Backups are probably one of the most boring topics in computers. That is, until you lose a file, a disk drive, or a whole computer. Then they become the most important thing in the world. There are a couple of approaches to backups.
The easiest is simply copying your important files to a disk. Or to something equivalent, like magnetic tape or other external storage. This is normally the first method that people turn try. However, there are a few things to consider about this method. Firstly, how many disks do you use? Using only one disk means you risk losing it. Extra disks mean extra cost. Secondly, where do you store the disk? If it’s in your house or office, one disaster wipes out all your data. Thirdly, how do you secure the disk? A normal disk can be read by anyone. If you encrypt it, the keys need to be backed up.

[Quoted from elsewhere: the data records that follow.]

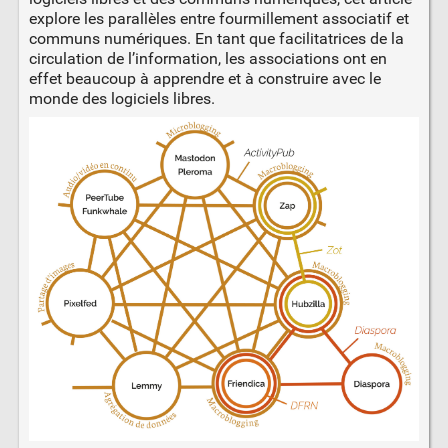
explore les parallèles entre fourmillement associatif et
communs numériques. En tant que facilitatrices de la
circulation de l’information, les associations ont en
effet beaucoup à apprendre et à construire avec le
monde des logiciels libres.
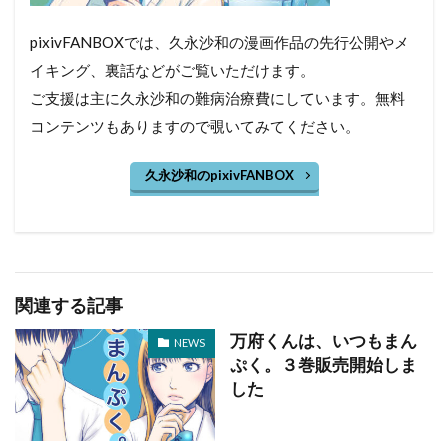
pixivFANBOXでは、久永沙和の漫画作品の先行公開やメ
イキング、裏話などがご覧いただけます。
ご支援は主に久永沙和の難病治療費にしています。無料
コンテンツもありますので覗いてみてください。
久永沙和のpixivFANBOX
関連する記事
万府くんは、いつもまん
NEWS
ぷく。３巻販売開始しま
した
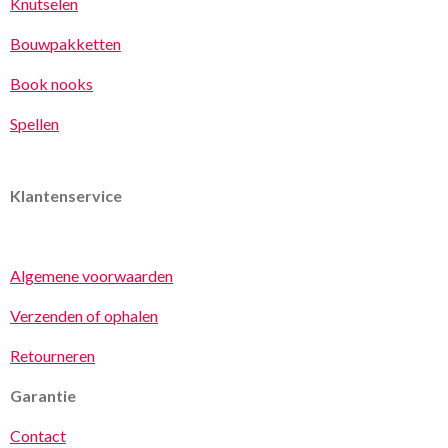
Knutselen
Bouwpakketten
Book nooks
Spellen
Klantenservice
Algemene voorwaarden
Verzenden of ophalen
Retourneren
Garantie
Contact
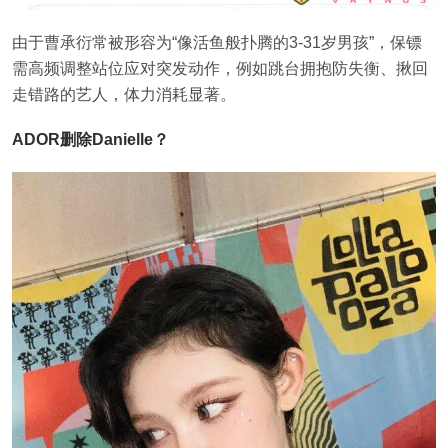
由于曹承衍常被形容为“像活鱼般扑腾的3-31岁男孩”，保镖
需高频调整站位应对突发动作，例如跳台拥抱防失衡、揪回
走错路的艺人，体力消耗显著。
ADOR删除Danielle？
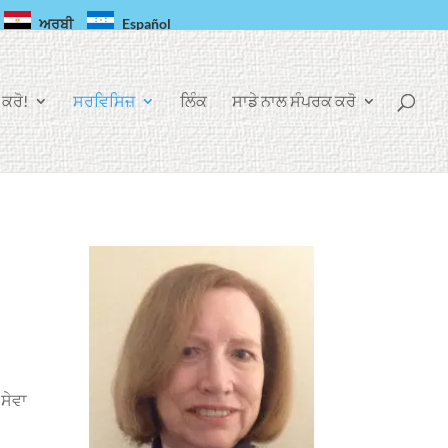
ਅਰਬੀ
Español
ਕਰੋ!
ਸਰਵਿਸਿਜ਼
ਲਿੰਕ
ਸਾਡੇ ਨਾਲ ਸੰਪਰਕ ਕਰੋ
 ਸੇਵਾ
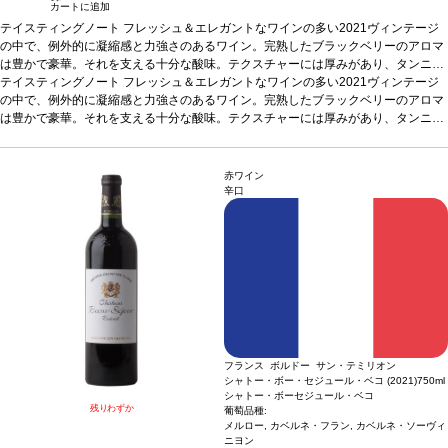
カートに追加
テイスティングノート
フレッシュ＆エレガントなワインの多い2021ヴィンテージ
の中で、例外的に凝縮感と力強さのあるワイン。完熟したブラックベリーのアロマ
は豊かで豪華。それを支える十分な酸味。テクスチャーには厚みがあり、タンニン
も滑らかだが、余韻に強いグリップを感じる（抽出が強い？）。収穫は9月28日か
テイスティングノート
フレッシュ＆エレガントなワインの多い2021ヴィンテージ
ら10月12日にかけて。補糖無しでこのアルコール度数を実現できたのは、やはりパ
の中で、例外的に凝縮感と力強さのあるワイン。完熟したブラックベリーのアロマ
ヴィの持つ南向き斜面のおかげだろう。
は豊かで豪華。それを支える十分な酸味。テクスチャーには厚みがあり、タンニン
葡萄品種
52% メルロー、30% カベルネ・
フラン、18% カベルネ・ソーヴィニヨン
も滑らかだが、余韻に強いグリップを感じる（抽出が強い？）。収穫は9月28日か
ら10月12日にかけて。補糖無しでこのアルコール度数を実現できたのは、やはりパ
ヴィの持つ南向き斜面のおかげだろう。
葡萄品種
52% メルロー、30% カベルネ・
赤ワイン
フラン、18% カベルネ・ソーヴィニヨン
辛口
フランス ボルドー サン・テミリオン
シャトー・ボー・セジュール・ベコ (2021)
750ml
シャトー・ボーセジュール・ベコ
残りわずか
葡萄品種:
メルロー, カベルネ・フラン, カベルネ・ソーヴィ
ニヨン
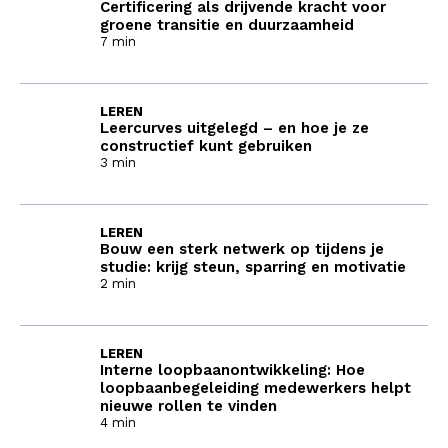
Certificering als drijvende kracht voor
groene transitie en duurzaamheid
7 min
LEREN
Leercurves uitgelegd – en hoe je ze
constructief kunt gebruiken
3 min
LEREN
Bouw een sterk netwerk op tijdens je
studie: krijg steun, sparring en motivatie
2 min
LEREN
Interne loopbaanontwikkeling: Hoe
loopbaanbegeleiding medewerkers helpt
nieuwe rollen te vinden
4 min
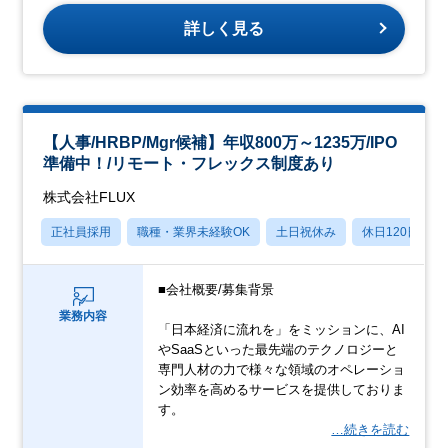
詳しく見る
【人事/HRBP/Mgr候補】年収800万～1235万/IPO
準備中！/リモート・フレックス制度あり
株式会社FLUX
正社員採用
職種・業界未経験OK
土日祝休み
休日120日以上
■会社概要/募集背景
業務内容
「日本経済に流れを」をミッションに、AI
やSaaSといった最先端のテクノロジーと
専門人材の力で様々な領域のオペレーショ
ン効率を高めるサービスを提供しておりま
す。
…続きを読む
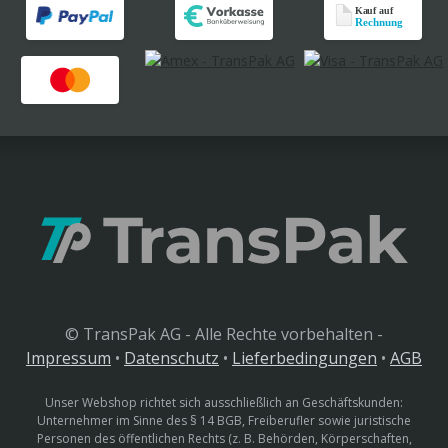
© TransPak AG - Alle Rechte vorbehalten -
Impressum
•
Datenschutz
•
Lieferbedingungen
•
AGB
Unser Webshop richtet sich ausschließlich an Geschäftskunden:
Unternehmer im Sinne des § 14 BGB, Freiberufler sowie juristische
Personen des öffentlichen Rechts (z. B. Behörden, Körperschaften,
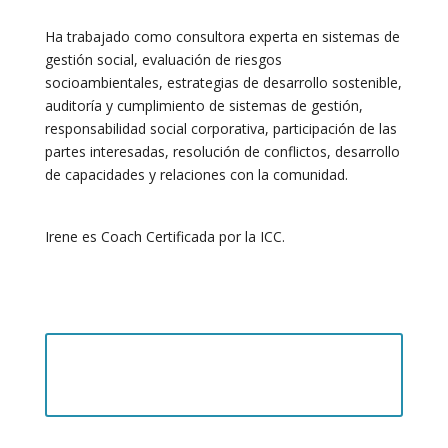
Ha trabajado como consultora experta en sistemas de
gestión social, evaluación de riesgos
socioambientales, estrategias de desarrollo sostenible,
auditoría y cumplimiento de sistemas de gestión,
responsabilidad social corporativa, participación de las
partes interesadas, resolución de conflictos, desarrollo
de capacidades y relaciones con la comunidad.
Irene es Coach Certificada por la ICC.
¡Vea la grabación del webinar
aquí!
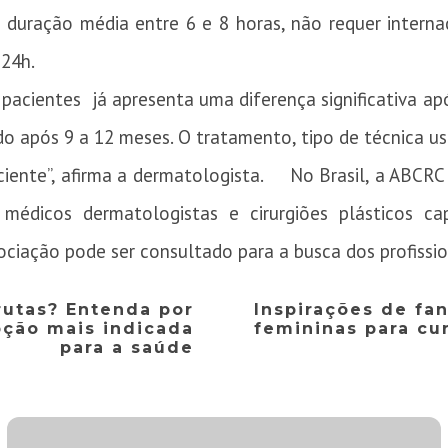
a duração média entre 6 e 8 horas, não requer interna
 24h.
pacientes já apresenta uma diferença significativa a
do após 9 a 12 meses. O tratamento, tipo de técnica u
iente”, afirma a dermatologista. No Brasil, a ABCRC (
 médicos dermatologistas e cirurgiões plásticos ca
sociação pode ser consultado para a busca dos profissio
rutas? Entenda por
Inspirações de fa
pção mais indicada
femininas para cur
para a saúde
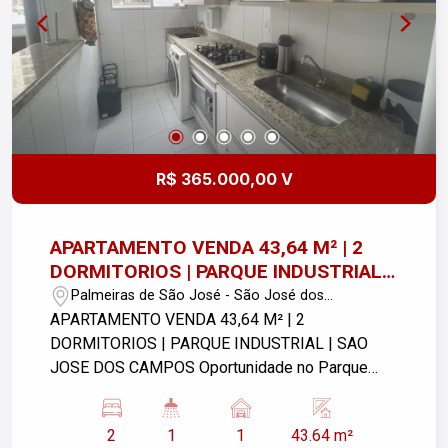
R$ 365.000,00 V
APARTAMENTO VENDA 43,64 M² | 2
DORMITORIOS | PARQUE INDUSTRIAL |
SAO JOSE DOS CAMPOS
Palmeiras de São José - São José dos
Campos/SP
APARTAMENTO VENDA 43,64 M² | 2
DORMITORIOS | PARQUE INDUSTRIAL | SAO
JOSE DOS CAMPOS Oportunidade no Parque
Industrial! 2 dormitórios, sendo 1 com armários
planejados. Sala para 2 ambientes, equipada com
2
1
1
43.64 m²
ar-condicionado de 12.000 BTUs (frio). Cozinha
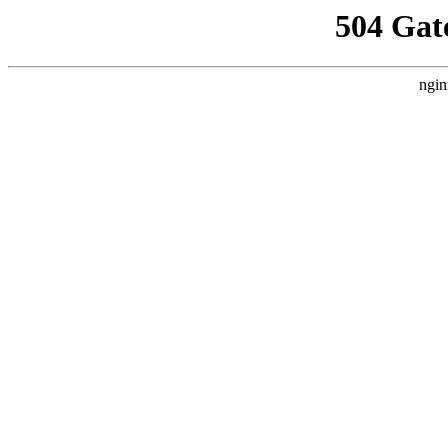
504 Gat
ngin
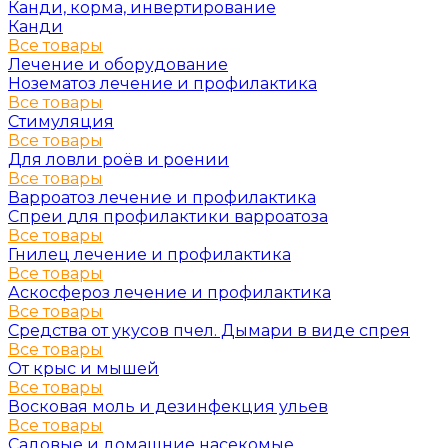
Канди, корма, инвертирование
Канди
Все товары
Лечение и оборудование
Нозематоз лечение и профилактика
Все товары
Стимуляция
Все товары
Для ловли роёв и роении
Все товары
Варроатоз лечение и профилактика
Спреи для профилактики варроатоза
Все товары
Гнилец лечение и профилактика
Все товары
Аскосфероз лечение и профилактика
Все товары
Средства от укусов пчел. Дымари в виде спрея
Все товары
От крыс и мышей
Все товары
Восковая моль и дезинфекция ульев
Все товары
Садовые и домашние насекомые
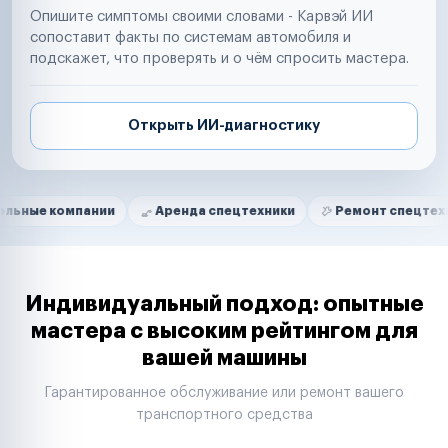
Опишите симптомы своими словами - Карвэй ИИ
сопоставит факты по системам автомобиля и
подскажет, что проверять и о чём спросить мастера.
Открыть ИИ-диагностику
Нам доверяют
Частные автолюбители
мпании
Аренда спецтехники
Ремонт спецтехники
Маркетплейсы
Службы доставки
Логистические компании
Транспортные компании
Таксопарки
Индивидуальный подход: опытные
Автопарки
мастера с высоким рейтингом для
Автодилеры
вашей машины
Сервисные центры
Поставщики запчастей
Гарантированное обслуживание или ремонт вашего
Строительные компании
транспортного средства
Аренда спецтехники
Ремонт спецтехники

The disadvantage of this method is that it is manual. While some parts can be automated, disks (or tapes) need to be carried around and plugged in. And when your method is manual, you risk it not getting done. Still, it is a perfectly serviceable method, as long as you manage the processes well.
Nowadays with the ubiquity of the Internet, there is an alternative. Backing up to the “cloud”. For most people, this is AWS or Azure or Google. Or more simply, a service like Dropbox or Google Drive. But it could be backing up to an off-site computer that you own. In many ways, the methods are similar whether you use your own or another’s computer. But most of the time, it is simply easier to set up an account on a cloud provider and go from there. While uploading can be done manually, it is incredibly easy to automate. And indeed, there are a number of people who package backup as a service. Still, a simple script on an automatic schedule may be all you need.
So, you or your business will need to have backups. The method you choose will depend on a trade-off between risk and cost. And in making that choice you will need to consider reliability, redundancy and security.